> Tasks for this exercise:
1 - In the code of both examples in the BeautifulSoup tag-removal article below, list every variable name that receives a value through "=". Give each distinct name only once.
2 - Repeat word for word the passage of the BeautifulSoup tag-removal article below, from "Tag.decompose() removes a" up to and including "print(soup.a)".

> Supplied text:
____

How to Remove tags using BeautifulSoup in Python?
Prerequisite- Beautifulsoup module
In this article, we are going to draft a python script that removes a tag from the tree and then completely destroys it and its contents. For this, decompose() method is used which comes built into the module.
Syntax:
Beautifulsoup.Tag.decompose()
Tag.decompose() removes a tag from the tree of a given HTML document, then completely destroys it and its contents.
Implementation:
Example 1:
# import module
from bs4 import BeautifulSoup
# URL for scraping data
markup = '<a href="https://www.geeksforgeeks.org/">Welcome to <i>geeksforgeeks.com</i></a>'
# get URL html
soup = BeautifulSoup(markup, 'html.parser')
# display before decompose
print("Before Decompose")
print(soup.a)
# decomposing the
# soup data
new_tag = soup.a.decompose()
print("After decomposing:")
print(new_tag)
Output:
Before Decompose
<a href="https://www.geeksforgeeks.org/">Welcome to <i>geeksforgeeks.com</i></a>
After decomposing:
None
Example 2: Implementation of given URL to scrape the HTML document.
# import module
from bs4 import BeautifulSoup
import requests
# Get URL html
# Scraping the data from
# Html doc
url = 'https://www.geeksforgeeks.org/'
reqs = requests.get(url)
soup = BeautifulSoup(reqs.text, 'html.parser')
# Before decomposing
print("Before Decomposing")
print(soup)
# decompose the soup
result = soup.decompose()
print("After decomposing:")
print(result)
Output:
Before Decomposing
<!DOCTYPE html>
<!--[if IE 7]>
<html class="ie ie7" lang="en-US" prefix="og: http://ogp.me/ns#">
<![endif]-->
<!--[if IE 8]>
<html class="ie ie8" lang="en-US" prefix="og: http://ogp.me/ns#">
<![endif]-->
<!--[if !(IE 7) | !(IE 8) ]><!-->
<html lang="en-US" prefix="og: http://ogp.me/ns#">
<!--<![endif]-->
<head>
<meta charset="utf-8"/>..
......
After decomposing:
None

____

> Records shown:
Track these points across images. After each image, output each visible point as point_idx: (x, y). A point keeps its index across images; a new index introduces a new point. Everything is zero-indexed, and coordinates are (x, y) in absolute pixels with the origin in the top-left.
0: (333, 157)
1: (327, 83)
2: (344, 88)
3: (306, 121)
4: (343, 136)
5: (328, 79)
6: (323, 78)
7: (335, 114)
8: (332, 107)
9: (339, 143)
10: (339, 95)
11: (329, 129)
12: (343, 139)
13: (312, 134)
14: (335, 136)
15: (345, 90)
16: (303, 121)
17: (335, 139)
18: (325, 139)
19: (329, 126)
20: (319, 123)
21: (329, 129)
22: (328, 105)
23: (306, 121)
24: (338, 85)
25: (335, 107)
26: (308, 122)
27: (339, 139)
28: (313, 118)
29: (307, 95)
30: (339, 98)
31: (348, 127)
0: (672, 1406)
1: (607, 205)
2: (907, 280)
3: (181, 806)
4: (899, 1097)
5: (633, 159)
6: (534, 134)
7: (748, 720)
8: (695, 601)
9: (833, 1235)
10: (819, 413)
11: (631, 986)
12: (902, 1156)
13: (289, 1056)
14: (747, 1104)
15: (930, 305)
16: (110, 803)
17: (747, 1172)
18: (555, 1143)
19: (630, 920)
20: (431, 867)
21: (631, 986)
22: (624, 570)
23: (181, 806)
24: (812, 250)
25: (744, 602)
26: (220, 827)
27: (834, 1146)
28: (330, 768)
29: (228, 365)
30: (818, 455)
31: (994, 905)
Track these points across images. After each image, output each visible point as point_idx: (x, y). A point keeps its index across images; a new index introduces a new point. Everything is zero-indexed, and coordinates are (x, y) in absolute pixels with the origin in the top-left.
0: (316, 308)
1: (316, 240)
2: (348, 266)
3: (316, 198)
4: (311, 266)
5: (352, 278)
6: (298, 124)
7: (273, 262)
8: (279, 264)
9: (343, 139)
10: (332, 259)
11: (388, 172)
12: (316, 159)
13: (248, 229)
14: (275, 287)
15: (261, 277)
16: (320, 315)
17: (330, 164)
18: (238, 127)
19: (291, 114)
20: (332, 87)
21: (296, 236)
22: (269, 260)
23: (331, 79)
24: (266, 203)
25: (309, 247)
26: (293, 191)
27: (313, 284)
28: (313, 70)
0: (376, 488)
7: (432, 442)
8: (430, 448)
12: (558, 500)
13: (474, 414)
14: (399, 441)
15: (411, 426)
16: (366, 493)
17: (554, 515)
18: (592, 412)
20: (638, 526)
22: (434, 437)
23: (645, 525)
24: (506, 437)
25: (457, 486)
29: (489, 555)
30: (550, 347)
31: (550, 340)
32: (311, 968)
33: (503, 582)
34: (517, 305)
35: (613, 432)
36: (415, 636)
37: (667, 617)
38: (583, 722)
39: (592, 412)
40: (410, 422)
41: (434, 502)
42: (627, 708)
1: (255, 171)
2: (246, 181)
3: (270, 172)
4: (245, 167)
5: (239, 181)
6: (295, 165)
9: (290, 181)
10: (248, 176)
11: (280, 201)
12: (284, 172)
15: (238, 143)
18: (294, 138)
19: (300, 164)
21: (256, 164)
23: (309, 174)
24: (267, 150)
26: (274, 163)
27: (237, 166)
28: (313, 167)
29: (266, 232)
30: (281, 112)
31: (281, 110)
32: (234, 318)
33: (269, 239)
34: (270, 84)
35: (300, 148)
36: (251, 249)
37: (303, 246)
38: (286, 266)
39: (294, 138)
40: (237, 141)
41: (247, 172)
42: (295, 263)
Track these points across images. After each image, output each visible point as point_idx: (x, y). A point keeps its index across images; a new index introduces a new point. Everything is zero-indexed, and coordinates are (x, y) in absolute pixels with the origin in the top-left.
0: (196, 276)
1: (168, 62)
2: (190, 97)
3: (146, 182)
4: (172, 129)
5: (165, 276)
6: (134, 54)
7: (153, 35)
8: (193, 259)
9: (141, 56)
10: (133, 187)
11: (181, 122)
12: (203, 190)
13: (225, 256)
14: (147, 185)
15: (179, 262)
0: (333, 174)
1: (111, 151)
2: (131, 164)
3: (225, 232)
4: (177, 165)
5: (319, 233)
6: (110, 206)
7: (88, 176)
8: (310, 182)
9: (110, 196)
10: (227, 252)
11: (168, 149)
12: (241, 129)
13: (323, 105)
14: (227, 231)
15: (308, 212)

____

> Exercise answers:
1 - markup, soup, new_tag, url, reqs, result

2 -
Tag.decompose() removes a tag from the tree of a given HTML document, then completely destroys it and its contents.
Implementation:
Example 1:
# import module
from bs4 import BeautifulSoup
# URL for scraping data
markup = '<a href="https://www.geeksforgeeks.org/">Welcome to <i>geeksforgeeks.com</i></a>'
# get URL html
soup = BeautifulSoup(markup, 'html.parser')
# display before decompose
print("Before Decompose")
print(soup.a)